[Form 4] Texas Pacific Land Corporation Insider Trading Activity
Rhea-AI Filing Summary
Horizon Kinetics Asset Management LLC reported a Form 4 disclosing a purchase of common stock of Texas Pacific Land Corp (TPL) on 08/14/2025. The filing shows a transaction coded P (purchase) for 1 share at a price of $889.04, increasing the reporting person’s direct beneficial ownership to 1,163,975 shares. The Form 4 references a prior Schedule 13D amendment (filed 12/18/2024) that noted beneficial ownership of 3,578,173 shares for Horizon Kinetics and disclosed Murray Stahl’s direct interest of 7,848 shares and indirect interest of approximately 156,083 shares. The filing also indicates the reporting relationship to the issuer as a Director and a 10% owner, and is signed by an attorney-in-fact.
Positive
- Disclosure of beneficial ownership consistent with Schedule 13D, including aggregate figure of 3,578,173 shares
- Accurate reporting of a purchase transaction (1 share at $889.04) and updated direct beneficial ownership of 1,163,975 shares
Negative
- None.
Insights
TL;DR: A negligible single-share purchase was reported, while Schedule 13D shows materially larger beneficial holdings.

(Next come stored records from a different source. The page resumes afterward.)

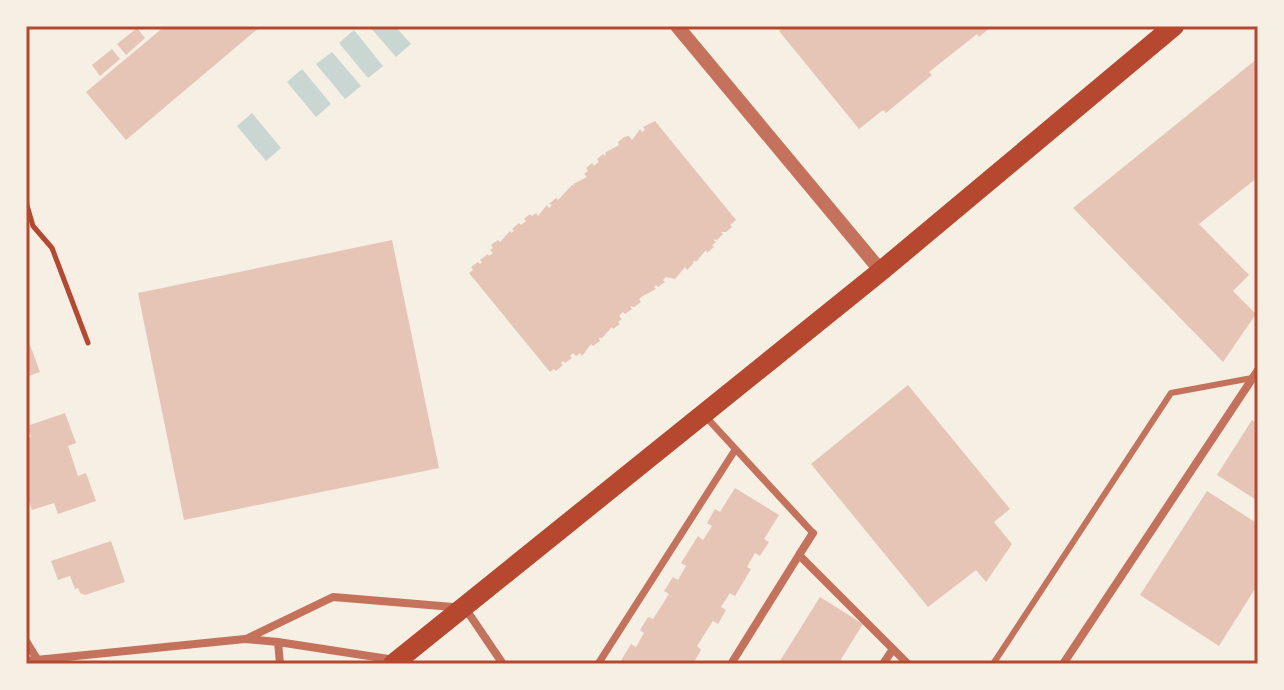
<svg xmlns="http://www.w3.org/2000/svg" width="1284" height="690" viewBox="0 0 1284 690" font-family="Rubik,sans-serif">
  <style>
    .water { fill: #c9d6d2 }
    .building { fill: #e6c5b7 }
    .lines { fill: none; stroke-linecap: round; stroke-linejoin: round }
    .path { stroke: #b5482f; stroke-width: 5 }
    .service { stroke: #c5725c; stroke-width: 6 }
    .pedestrian { stroke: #c5725c; stroke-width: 7 }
    .minor { stroke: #c5725c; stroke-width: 8 }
    .tertiary { stroke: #c5725c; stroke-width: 14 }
    .primary { stroke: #b5482f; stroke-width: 20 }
    .neatline { fill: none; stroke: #b5482f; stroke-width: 3 }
  </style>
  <rect width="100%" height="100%" fill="#f6efe4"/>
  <path class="water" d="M 369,26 L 395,26 L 411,44 L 396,57 Z
    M 354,30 L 383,66 L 368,78 L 339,43 Z
    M 332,52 L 361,86 L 345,99 L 316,64 Z
    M 302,69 L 331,104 L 316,117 L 287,82 Z
    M 252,113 L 281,148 L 266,161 L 237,126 Z"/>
  <path class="building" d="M 165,26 L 261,26 L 126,140 L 86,92 Z
    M 785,26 L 992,26 L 979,37 L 977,34 L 929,72 L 932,75 L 886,113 L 883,110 L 859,129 L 779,31 Z
    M 137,28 L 145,38 L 126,55 L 117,44 Z
    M 112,49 L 120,59 L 100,76 L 92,65 Z
    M 1258,58 L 1258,177 L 1199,224 L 1249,275 L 1233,291 L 1256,314 L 1223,362 L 1073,208 Z
    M 655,121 L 736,220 L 730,225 L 732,227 L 726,232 L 721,232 L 723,234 L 717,240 L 713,239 L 716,242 L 712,245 L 714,247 L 707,253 L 706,250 L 696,262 L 694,260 L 693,264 L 687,270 L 685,267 L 675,279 L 666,277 L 663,280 L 665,282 L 658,287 L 656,285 L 654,287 L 656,289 L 643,296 L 639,299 L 641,302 L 634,307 L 630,306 L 632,309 L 625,314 L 623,312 L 619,316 L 622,319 L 618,322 L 620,324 L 613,329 L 612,327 L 602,338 L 599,338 L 600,341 L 593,346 L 591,344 L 582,356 L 580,353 L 576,356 L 573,353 L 570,356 L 572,358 L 565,363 L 563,361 L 561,363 L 563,365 L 556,371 L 554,369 L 550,372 L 469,273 L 473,270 L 471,267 L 478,262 L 480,264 L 482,262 L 480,260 L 488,254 L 489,256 L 493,253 L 490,250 L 493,248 L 491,245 L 498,240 L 500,242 L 510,231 L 511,233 L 514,231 L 512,229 L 519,223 L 521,225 L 526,221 L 524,219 L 530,214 L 532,216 L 536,213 L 538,216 L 547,205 L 549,208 L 552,205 L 549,204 L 556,198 L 558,200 L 572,185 L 575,186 L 573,184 L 587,177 L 584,174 L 588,171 L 586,168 L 592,163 L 594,166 L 599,162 L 597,159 L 603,154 L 605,156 L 606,152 L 619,145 L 618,142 L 624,137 L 629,136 L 632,140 L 640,129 L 642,132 L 645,130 L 643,127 Z
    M 392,240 L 439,468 L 184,520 L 138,293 Z
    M 26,334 L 40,372 L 26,377 Z
    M 908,385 L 1010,509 L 994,522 L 1012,544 L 986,582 L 976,570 L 928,607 L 811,464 Z
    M 65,413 L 76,443 L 68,446 L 78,476 L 86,473 L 96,501 L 58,514 L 54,503 L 32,510 L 28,498 L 26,498 L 26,438 L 31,437 L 27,426 Z
    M 1252,420 L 1258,424 L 1258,501 L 1217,475 Z
    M 735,488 L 779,515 L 764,539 L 769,542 L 760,556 L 755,553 L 747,567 L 751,569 L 735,596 L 730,593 L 721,607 L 726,610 L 718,624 L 713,621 L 697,646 L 701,650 L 693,664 L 688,661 L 686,664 L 619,664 L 631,644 L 636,647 L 644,633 L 640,630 L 648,617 L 653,619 L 669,594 L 664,591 L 673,577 L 678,580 L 686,566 L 681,563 L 698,536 L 703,540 L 712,526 L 707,523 L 715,509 L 720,512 Z
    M 1207,491 L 1258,524 L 1258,584 L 1219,646 L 1140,595 Z
    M 111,541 L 125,582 L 85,595 L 80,593 L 78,588 L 75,589 L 70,576 L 58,580 L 51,561 Z
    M 820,597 L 863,624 L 838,664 L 778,664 Z"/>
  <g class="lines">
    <path class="path" d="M 26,202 L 33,226 L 52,248 L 88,343"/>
    <path class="service" d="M 993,664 L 1171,393 L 1252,378"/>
    <path class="pedestrian" d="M 706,417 L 813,533
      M 598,664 L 735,450"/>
    <path class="minor" d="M 813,533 L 799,555 L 908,664
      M 246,639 L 333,597 L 465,608 L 503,664
      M 26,641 L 37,659
      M 278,642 L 280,664
      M 26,661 L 245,639 L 278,642 L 395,660
      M 731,664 L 799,555
      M 883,664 L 893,649
      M 1063,664 L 1258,370"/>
    <path class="tertiary" d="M 677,26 L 881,271"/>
    <path class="primary" d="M 393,664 L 881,271 L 1174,26"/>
  </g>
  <rect width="1284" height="690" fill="none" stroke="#f6efe4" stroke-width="56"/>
  <rect x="28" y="28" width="1228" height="634" class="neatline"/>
</svg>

The Form 4 records a purchase of one common share at $889.04, which by itself is immaterial to TPL’s capitalization. More meaningful is the cross-reference to the Schedule 13D amendment showing Horizon Kinetics' total beneficial ownership of 3,578,173 shares and Murray Stahl's disclosed direct and indirect interests. The Form 4 also reports 1,163,975 shares as directly beneficially owned following the reported transaction. For investors, the Form 4 is primarily a confirmatory filing aligning the latest small transaction with previously disclosed larger holdings under Schedule 13D.
TL;DR: Filing accurately discloses insider status and beneficial ownership details; the single-share trade is routine.
The filing identifies Horizon Kinetics as a reporting person with director and 10% owner attributes and documents the acquisition of one share at $889.04. It reiterates prior Schedule 13D disclosures of aggregate beneficial ownership and specifies Murray Stahl's direct and indirect interests. The signature by an attorney-in-fact is standard. This Form 4 appears to serve compliance and transparency purposes rather than signaling a change in control or strategy.